TASK PROMPT >>
From the symposium text, give every speaker named for the Forages and Pastures Symposium, each with the affiliation shown.

SELECTED TEXT >>
# # # # #
Speaker, Affiliation

Rick Rudd, Virginia Tech

Presentation Title

Experiential learning theories and practices

Mark Russell, Purdue University

How active learning can develop intercultural competencies

Elizabeth Karcher, Purdue University

Integrating active learning strategies in study abroad programming

Michel Wattiaux, Univeristy of Wisconsin-Madison

College Classrooms as Active Learning Environments

Nicole Roberts, Elanco

Industry perspective on undergraduate internship experiences

Forages and Pastures Symposium: Fiber Digestibility—From Cell Wall Composition to Forage Utilization (half day, afternoon)

Highly digestible fiber from forages is critical for maximizing feed efficiency, sustaining health of the gastrointestinal tract, and ensuring profitability of dairy farming systems. The US dairy industry feeds approximately 23 million tonnes of fiber per year to lactating cows alone. In the last decades, the formulation of high-forage diets has increased substantially as a means to overcome challenges in rumen health and in volatile commodity prices. In this regard, forage quality and fiber digestibility are critical in ensuring maximum profitability when formulating high-forage diets for lactating dairy cattle. Climate change is an ongoing global concern that may influence forage yield and quality. Despite our existing knowledge about the effects of environment on forage yield and quality, specific information about the effects of abiotic stresses, such as drought and heat, on fiber digestibility is scarce. As a means to improve forage fiber digestibility, different technologies have been, or are being, evaluated for dairy cattle; for example, the production of forages containing reduced concentrations of lignin, the addition of exogenous fibrolytic enzymes to the diet, and the chemical treatment of forages. This symposium will feature lead researchers who will provide a holistic update of cell wall composition and fiber digestibility, from the basic aspects of cell wall organization and their impact on fiber digestibility to the practical aspects of ration formulation and fiber utilization.

Speaker, Affiliation

Ronald Hatfield, USDA-ARS

Presentation Title

A holistic vision of cell wall organization and its impact on cell wall digestibility.

Ken Boote, University of Florida

Environmental factors affecting plant cell wall structure and cell wall and forage digestibility

Rick Grant, WH Miner

Utilization of fiber analysis for ration formulation

Adegbola Adesogan, University of Florida

Technology for improving fiber utilization

Joint MILK and Lactation Biology Symposium: Milk Globules, Vesicles, and Exosomes—Update, Origin, Structure, and Function (half day, afternoon)

This year, our MILK Symposium’s topic is a particularly interesting one, because it deals directly with the potential of milk structure and components and its role in human health and wellness beyond basic nutrition. This year, the MILK Symposium brings together two currently developing areas in dairy science: lactation biology and food biotechnology, as well as current views of milk synthesis, structure, and function. Milk globules, vesicles, and exosomes constitute a topic of increasing research interest, and one in which dairy scientists and scientists of diverse disciplines working with milk have a great deal to contribute to our members. The presenters for this MILK Symposium and their insights promise to be highly motivating for students and young scientists.
# # # # #
DATA RECORDS >>
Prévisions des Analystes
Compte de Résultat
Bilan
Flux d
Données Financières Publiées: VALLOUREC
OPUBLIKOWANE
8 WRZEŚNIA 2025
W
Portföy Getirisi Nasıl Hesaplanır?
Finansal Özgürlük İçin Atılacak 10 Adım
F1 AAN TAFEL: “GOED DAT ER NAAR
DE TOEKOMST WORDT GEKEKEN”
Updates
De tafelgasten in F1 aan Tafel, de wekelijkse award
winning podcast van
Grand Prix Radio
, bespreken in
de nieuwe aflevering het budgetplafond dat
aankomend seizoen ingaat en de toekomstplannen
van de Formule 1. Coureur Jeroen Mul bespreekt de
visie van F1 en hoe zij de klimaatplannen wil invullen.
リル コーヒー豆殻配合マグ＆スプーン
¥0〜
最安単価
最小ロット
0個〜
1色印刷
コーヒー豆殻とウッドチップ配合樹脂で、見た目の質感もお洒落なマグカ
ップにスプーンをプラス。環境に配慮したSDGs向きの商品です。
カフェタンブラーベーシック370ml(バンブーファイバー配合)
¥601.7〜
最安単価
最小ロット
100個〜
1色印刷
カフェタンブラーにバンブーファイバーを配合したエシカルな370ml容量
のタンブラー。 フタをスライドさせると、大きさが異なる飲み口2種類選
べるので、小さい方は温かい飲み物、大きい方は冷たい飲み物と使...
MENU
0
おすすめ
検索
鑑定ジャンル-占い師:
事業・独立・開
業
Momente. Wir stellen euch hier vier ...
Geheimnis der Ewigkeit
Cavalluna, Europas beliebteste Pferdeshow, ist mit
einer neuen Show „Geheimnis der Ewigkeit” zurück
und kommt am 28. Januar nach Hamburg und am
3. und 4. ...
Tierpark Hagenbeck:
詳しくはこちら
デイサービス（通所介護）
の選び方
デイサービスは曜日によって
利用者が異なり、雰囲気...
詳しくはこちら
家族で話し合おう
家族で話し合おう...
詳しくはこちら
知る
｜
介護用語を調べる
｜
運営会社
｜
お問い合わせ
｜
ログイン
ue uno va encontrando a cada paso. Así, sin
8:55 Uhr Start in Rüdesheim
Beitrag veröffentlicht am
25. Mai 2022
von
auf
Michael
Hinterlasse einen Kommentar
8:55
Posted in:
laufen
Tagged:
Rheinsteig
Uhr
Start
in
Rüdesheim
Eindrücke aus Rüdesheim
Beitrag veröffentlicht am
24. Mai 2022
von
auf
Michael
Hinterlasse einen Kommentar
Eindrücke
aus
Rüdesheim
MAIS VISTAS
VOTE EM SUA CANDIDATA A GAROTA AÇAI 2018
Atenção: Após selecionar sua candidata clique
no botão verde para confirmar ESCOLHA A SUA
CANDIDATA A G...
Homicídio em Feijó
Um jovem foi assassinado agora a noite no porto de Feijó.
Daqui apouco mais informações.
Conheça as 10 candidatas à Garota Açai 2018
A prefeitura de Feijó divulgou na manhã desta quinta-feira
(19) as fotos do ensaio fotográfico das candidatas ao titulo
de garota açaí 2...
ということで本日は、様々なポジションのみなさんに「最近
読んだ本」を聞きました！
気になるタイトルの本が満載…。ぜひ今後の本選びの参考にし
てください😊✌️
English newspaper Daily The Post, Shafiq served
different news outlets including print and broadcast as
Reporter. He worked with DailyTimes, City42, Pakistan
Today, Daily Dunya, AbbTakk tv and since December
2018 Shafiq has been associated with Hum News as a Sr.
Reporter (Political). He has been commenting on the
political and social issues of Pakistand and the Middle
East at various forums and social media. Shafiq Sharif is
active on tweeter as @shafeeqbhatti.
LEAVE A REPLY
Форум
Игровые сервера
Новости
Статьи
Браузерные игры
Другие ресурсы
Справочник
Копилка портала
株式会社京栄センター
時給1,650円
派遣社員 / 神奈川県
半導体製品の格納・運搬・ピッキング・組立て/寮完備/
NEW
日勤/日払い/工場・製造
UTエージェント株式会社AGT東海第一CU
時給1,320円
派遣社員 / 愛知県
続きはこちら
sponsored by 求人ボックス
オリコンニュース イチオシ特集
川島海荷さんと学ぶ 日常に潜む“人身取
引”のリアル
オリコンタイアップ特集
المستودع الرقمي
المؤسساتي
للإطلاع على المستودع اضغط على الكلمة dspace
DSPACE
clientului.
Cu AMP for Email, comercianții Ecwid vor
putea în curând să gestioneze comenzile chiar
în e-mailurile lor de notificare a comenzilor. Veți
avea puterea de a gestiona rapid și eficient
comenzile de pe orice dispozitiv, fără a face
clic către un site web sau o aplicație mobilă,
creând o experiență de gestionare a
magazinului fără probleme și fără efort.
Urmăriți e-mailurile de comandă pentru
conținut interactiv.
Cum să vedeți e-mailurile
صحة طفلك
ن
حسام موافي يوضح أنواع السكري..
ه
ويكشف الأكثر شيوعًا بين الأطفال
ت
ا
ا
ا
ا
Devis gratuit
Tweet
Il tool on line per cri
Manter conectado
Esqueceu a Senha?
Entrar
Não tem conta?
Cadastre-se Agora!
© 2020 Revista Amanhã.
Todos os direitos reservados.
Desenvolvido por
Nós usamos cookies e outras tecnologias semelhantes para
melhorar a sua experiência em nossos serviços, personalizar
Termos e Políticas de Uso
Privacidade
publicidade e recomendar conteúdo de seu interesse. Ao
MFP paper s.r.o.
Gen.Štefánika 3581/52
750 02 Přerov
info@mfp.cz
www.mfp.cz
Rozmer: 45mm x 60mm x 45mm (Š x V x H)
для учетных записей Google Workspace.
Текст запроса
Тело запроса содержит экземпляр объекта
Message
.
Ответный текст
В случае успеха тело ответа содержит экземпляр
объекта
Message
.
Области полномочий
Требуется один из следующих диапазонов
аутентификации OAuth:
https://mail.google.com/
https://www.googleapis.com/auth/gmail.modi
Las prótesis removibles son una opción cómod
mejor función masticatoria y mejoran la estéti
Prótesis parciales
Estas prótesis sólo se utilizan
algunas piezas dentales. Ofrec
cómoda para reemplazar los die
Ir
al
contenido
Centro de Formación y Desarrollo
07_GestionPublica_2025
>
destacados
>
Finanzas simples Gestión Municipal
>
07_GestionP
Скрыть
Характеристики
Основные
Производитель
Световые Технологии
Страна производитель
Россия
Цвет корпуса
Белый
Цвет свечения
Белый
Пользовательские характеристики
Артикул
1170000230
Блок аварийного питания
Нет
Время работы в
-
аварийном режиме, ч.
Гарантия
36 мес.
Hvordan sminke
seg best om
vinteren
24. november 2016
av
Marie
# # # # #
SOLUTION >>
- Ronald Hatfield, USDA-ARS
- Ken Boote, University of Florida
- Rick Grant, WH Miner
- Adegbola Adesogan, University of Florida